Bounding boxes with keypoints:
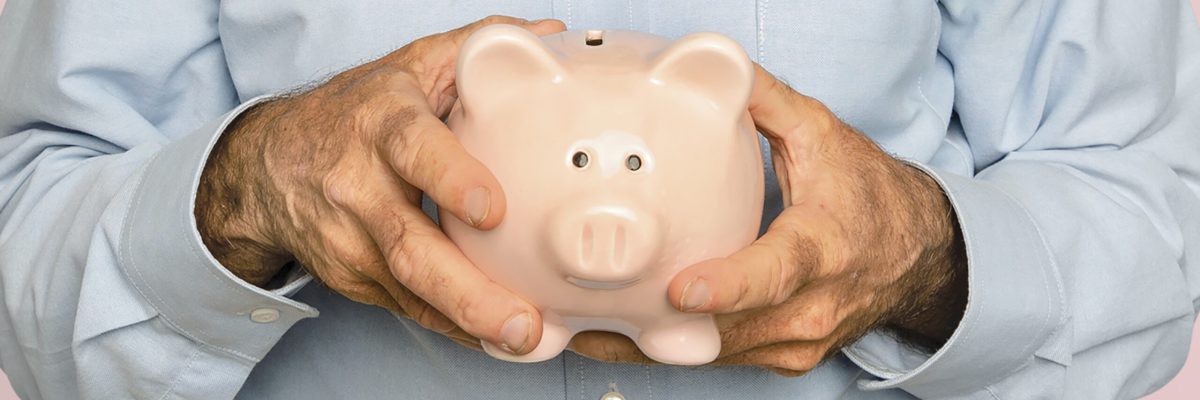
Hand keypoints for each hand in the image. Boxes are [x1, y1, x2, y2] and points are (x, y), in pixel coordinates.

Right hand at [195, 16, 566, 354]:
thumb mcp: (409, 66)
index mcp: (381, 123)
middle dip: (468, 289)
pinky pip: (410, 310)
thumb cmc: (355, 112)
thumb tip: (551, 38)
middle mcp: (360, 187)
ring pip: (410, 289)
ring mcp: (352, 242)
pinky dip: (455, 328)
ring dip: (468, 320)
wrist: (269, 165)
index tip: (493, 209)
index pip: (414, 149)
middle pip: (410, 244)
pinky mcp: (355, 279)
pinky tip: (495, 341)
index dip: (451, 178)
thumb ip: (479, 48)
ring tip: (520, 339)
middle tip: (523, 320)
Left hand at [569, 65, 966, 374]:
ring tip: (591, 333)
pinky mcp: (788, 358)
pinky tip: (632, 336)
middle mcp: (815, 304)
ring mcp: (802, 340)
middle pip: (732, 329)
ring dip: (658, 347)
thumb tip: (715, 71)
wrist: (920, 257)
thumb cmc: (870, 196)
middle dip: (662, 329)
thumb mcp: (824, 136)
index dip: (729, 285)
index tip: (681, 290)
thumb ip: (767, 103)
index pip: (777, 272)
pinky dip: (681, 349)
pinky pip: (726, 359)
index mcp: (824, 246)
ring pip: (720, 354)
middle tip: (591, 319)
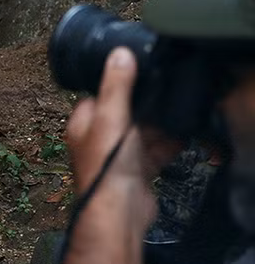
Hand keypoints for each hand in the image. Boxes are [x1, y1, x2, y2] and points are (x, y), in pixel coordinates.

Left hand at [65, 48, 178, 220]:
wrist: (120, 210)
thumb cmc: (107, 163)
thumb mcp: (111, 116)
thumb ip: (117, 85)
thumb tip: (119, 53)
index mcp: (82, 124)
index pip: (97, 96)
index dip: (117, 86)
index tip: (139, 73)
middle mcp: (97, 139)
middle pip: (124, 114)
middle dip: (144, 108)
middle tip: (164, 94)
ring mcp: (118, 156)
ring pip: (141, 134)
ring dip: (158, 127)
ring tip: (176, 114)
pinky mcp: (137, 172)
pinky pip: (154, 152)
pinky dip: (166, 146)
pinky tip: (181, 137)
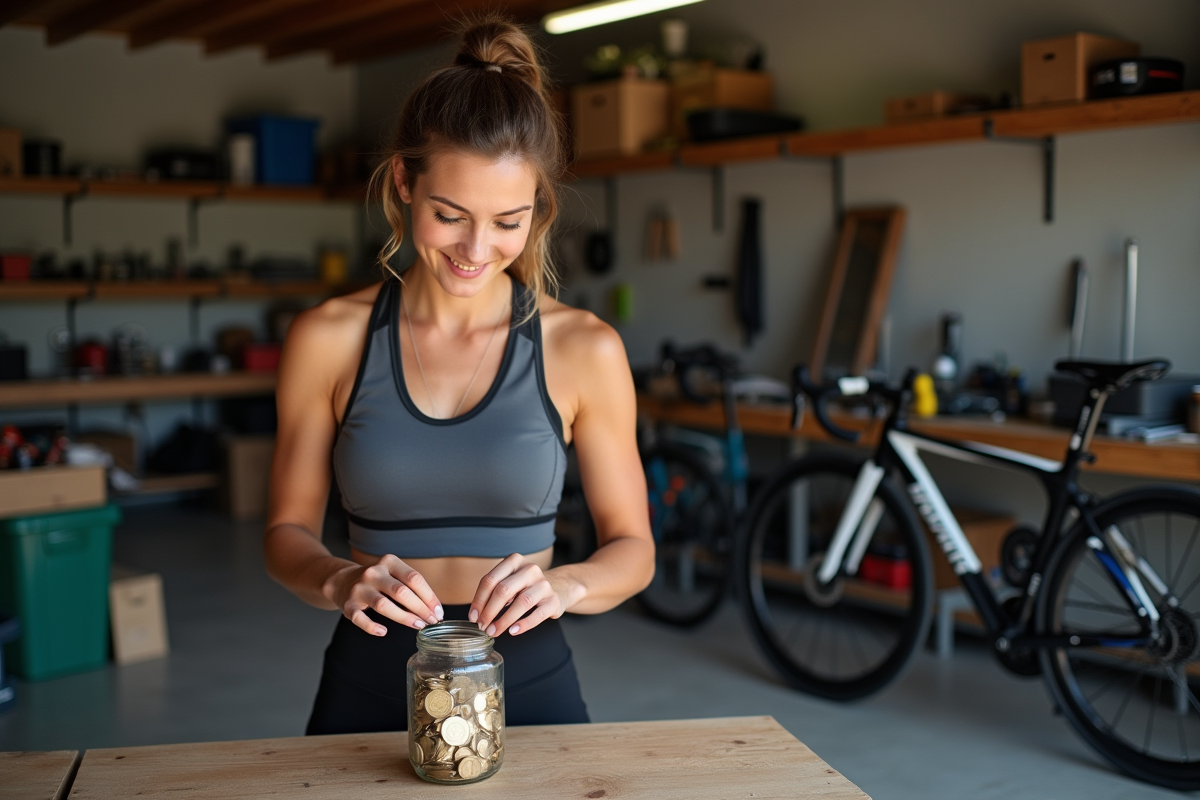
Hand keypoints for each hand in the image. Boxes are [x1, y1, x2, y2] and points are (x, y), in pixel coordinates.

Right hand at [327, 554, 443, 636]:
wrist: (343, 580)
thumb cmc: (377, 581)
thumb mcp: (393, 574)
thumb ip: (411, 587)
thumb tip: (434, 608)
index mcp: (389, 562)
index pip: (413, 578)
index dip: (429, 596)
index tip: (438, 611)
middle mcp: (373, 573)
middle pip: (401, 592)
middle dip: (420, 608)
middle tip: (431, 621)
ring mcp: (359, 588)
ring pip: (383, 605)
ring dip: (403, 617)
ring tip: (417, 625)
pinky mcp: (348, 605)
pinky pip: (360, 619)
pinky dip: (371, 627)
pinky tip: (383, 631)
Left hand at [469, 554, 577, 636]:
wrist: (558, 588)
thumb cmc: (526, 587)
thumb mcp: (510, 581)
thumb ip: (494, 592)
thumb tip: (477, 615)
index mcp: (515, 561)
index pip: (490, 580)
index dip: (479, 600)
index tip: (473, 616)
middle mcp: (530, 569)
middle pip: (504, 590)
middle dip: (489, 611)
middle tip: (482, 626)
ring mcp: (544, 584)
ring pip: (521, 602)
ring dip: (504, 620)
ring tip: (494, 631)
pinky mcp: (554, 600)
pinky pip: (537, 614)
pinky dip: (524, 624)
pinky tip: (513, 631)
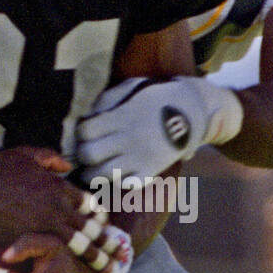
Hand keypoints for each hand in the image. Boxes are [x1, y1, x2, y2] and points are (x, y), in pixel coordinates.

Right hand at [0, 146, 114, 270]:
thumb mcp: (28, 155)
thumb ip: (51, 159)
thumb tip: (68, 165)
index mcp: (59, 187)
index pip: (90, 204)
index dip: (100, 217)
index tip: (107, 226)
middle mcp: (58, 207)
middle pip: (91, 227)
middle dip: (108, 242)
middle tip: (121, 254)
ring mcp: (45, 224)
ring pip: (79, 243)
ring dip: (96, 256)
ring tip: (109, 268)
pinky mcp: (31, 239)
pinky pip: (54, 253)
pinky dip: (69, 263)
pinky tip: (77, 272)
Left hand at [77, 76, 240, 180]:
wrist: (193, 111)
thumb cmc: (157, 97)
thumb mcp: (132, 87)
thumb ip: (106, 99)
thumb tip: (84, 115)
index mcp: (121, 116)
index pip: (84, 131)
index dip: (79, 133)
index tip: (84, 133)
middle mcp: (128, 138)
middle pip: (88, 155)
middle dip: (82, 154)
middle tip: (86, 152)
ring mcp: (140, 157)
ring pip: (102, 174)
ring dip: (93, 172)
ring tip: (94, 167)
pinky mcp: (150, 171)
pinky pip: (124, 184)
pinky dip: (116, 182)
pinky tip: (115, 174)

-- Task --
Without the pictures, copy all of the entries exactly as they appear.

-- Your solution --
Hand keypoints for each hand in the image. Boxes are [x1, y1, x2, y2] and points are (x, y), in pixel coordinates.

Right hand at [195, 16, 566, 354]:
thumb mcp: (409, 66)
index mcp: (381, 123)
middle dip: (468, 289)
pinky pip: (410, 310)
thumb cmc: (355, 112)
thumb tip: (551, 38)
middle mcp: (360, 187)
ring pip: (410, 289)
ring mcp: (352, 242)
pinky dip: (455, 328)
ring dip: (468, 320)
wrist: (269, 165)
index tip: (493, 209)
index pip: (414, 149)
middle pip: (410, 244)
pinky mcp: (355, 279)
pinky tip: (495, 341)
index dip: (451, 178)
thumb ip: (479, 48)
ring tip: (520, 339)
middle tip: (523, 320)
Left hand at [569, 65, 966, 374]:
ring tip: (591, 333)
pinky mcp: (788, 358)
pinky tip: (632, 336)
middle mcp: (815, 304)
ring mcp: (802, 340)
middle pip: (732, 329)
ring dip: (658, 347)
thumb tip: (715, 71)
wrist: (920, 257)
thumb cmc: (870, 196)
middle dip: (662, 329)
thumb mcp: (824, 136)
index dip: (729, 285)
index tip: (681, 290)
thumb ip: (767, 103)
index pip: (777, 272)
pinky dip: (681, 349)
pinky pip: (726, 359)
index mcp: (824, 246)
ring pip: (720, 354)
middle tip: (591, 319)
Hand keypoints for each hand in the image. Boxes are [x1, y1, x2, y2] and points are (x, y), in pixel coordinates.

Left hand at [65, 48, 178, 220]:
wrist: (120, 210)
thumb cmc: (107, 163)
thumb mcp: (111, 116)
thumb ip: (117, 85)
thumb tip: (119, 53)
index mcp: (82, 124)
index pip: (97, 96)
index dip: (117, 86)
index tip: (139, 73)
middle mcp: (97, 139)
middle pip: (124, 114)
middle dip: (144, 108)
middle tip: (164, 94)
ring mcp: (118, 156)
ring pip: (141, 134)
ring dip: (158, 127)
ring tip: (176, 114)
pinky mcp: (137, 172)
pinky pip: (154, 152)
pinky dip: (166, 146)
pinky tip: (181, 137)
Hand keypoints for each hand in the image. Boxes are [x1, y1, x2, y2] and points are (x, y), in pixel coordinates.

Right hand at [327, 554, 443, 636]:
wrist: (343, 580)
thumb cmc: (377, 581)
thumb mcp: (393, 574)
thumb ip: (411, 587)
thumb tip: (434, 608)
index mcp: (389, 562)
index pip: (413, 578)
index dip: (429, 596)
index tip: (438, 611)
middle mcp: (373, 573)
middle pip: (401, 592)
middle dip: (420, 608)
middle tip: (431, 621)
ring mcp: (359, 588)
ring pip: (383, 605)
ring dip: (403, 617)
ring tip: (417, 625)
pinky mcp: (348, 605)
pinky pip: (360, 619)
pinky dip: (371, 627)
pinky tip: (383, 631)
Left hand at [469, 554, 577, 636]:
wrist: (558, 588)
thumb cmc: (526, 587)
thumb mcp: (510, 581)
thumb ip: (494, 592)
thumb tip: (477, 615)
index mcp: (515, 561)
index pip: (490, 580)
index dip: (479, 600)
index tip: (473, 616)
middle mcp: (530, 569)
middle pip: (504, 590)
middle dip: (489, 611)
middle tip: (482, 626)
ring mcp: (544, 584)
ring pip: (521, 602)
ring dip: (504, 620)
ring tip: (494, 631)
pinky mcp: (554, 600)
pinky pip: (537, 614)
pinky dip: (524, 624)
pinky tip: (513, 631)
Hand keypoints for each hand in the image. Boxes are [x1, y1, x2, y2] and points are (x, y), in pixel coordinates.

Right hand at [0, 146, 114, 270]:
thumb mcp: (28, 155)
thumb ip: (51, 159)
thumb tip: (68, 165)
index mcp: (59, 187)
index pip: (90, 204)
index dip: (100, 217)
index tip: (107, 226)
middle mcp: (58, 207)
middle pip: (91, 227)
middle dip: (108, 242)
middle tip: (121, 254)
ring mcp: (45, 224)
ring pip: (79, 243)
ring dip: (96, 256)
ring tip: (109, 268)
pinky mcp: (31, 239)
pinky pip: (54, 253)
pinky dip: (69, 263)
pinky tip: (77, 272)
Left hand at [77, 76, 240, 180]:
wrist: (193, 111)
thumb cmc: (157, 97)
thumb mcp: (132, 87)
thumb ip: (106, 99)
thumb tip: (84, 115)
index mcp: (121, 116)
index pip: (84, 131)
index dip: (79, 133)
index tip: (84, 133)
middle mcp: (128, 138)
middle pip: (88, 155)
middle dip: (82, 154)
middle tip: (86, 152)
ring mcp: (140, 157)
ring pip: (102, 174)
ring dip: (93, 172)
ring tip: (94, 167)
pinky mcp: (150, 171)
pinky pip: (124, 184)
pinky dip: (116, 182)
pinky tip: (115, 174)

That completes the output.